Exercise description:
Copy the material below line for line, leaving out the images.

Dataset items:
· · · · · · ·
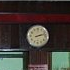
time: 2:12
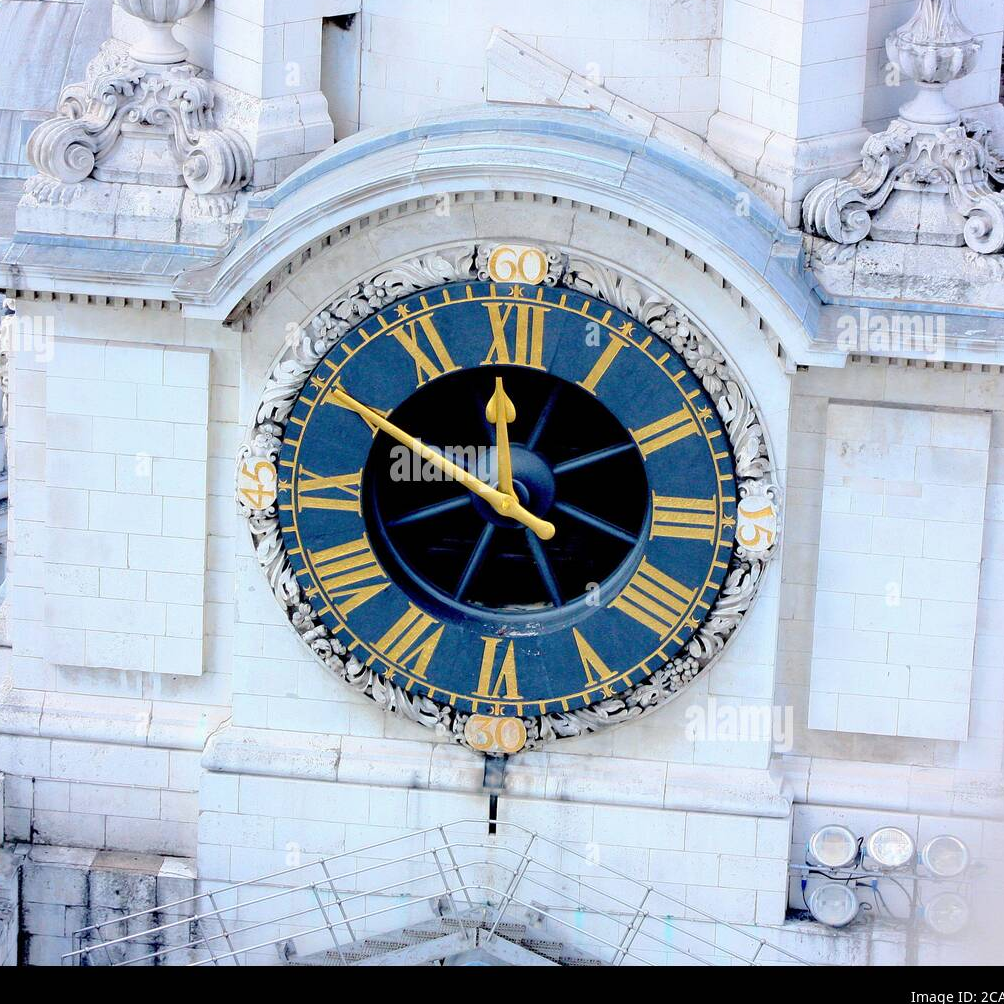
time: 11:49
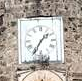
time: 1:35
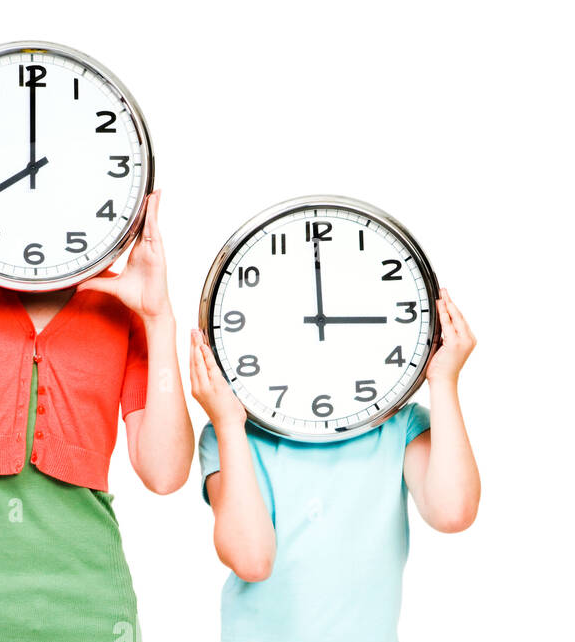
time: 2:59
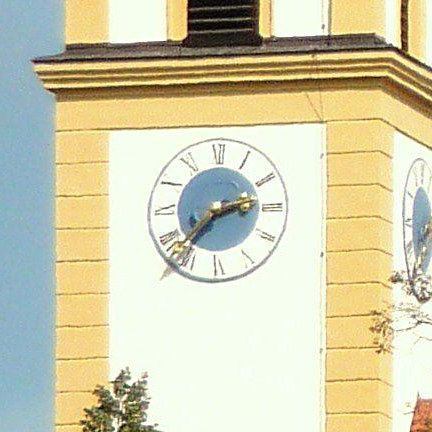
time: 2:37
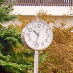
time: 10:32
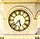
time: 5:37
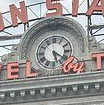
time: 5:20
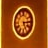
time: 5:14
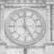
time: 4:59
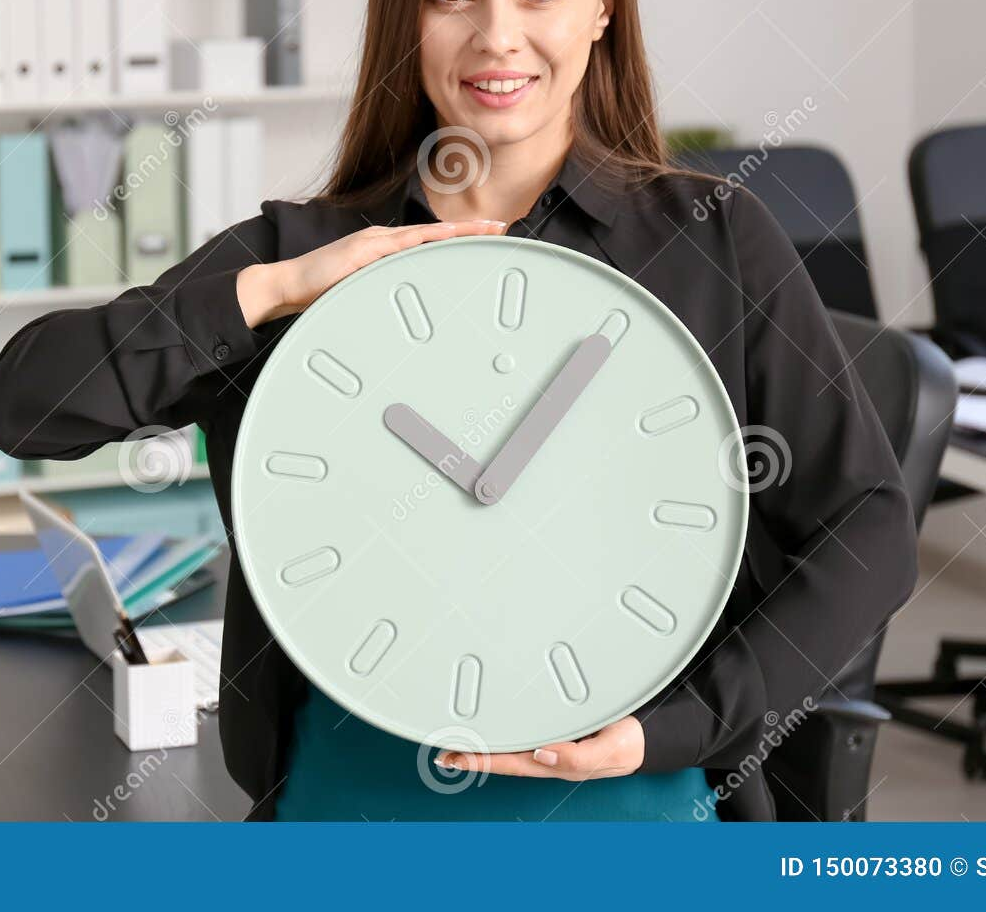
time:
· · · · · · ·
Finished exercise:
time: 2:12
time: 11:49
time: 1:35
time: 2:59
time: 2:37
time: 10:32
time: 5:37
time: 5:20
time: 5:14
time: 4:59
time:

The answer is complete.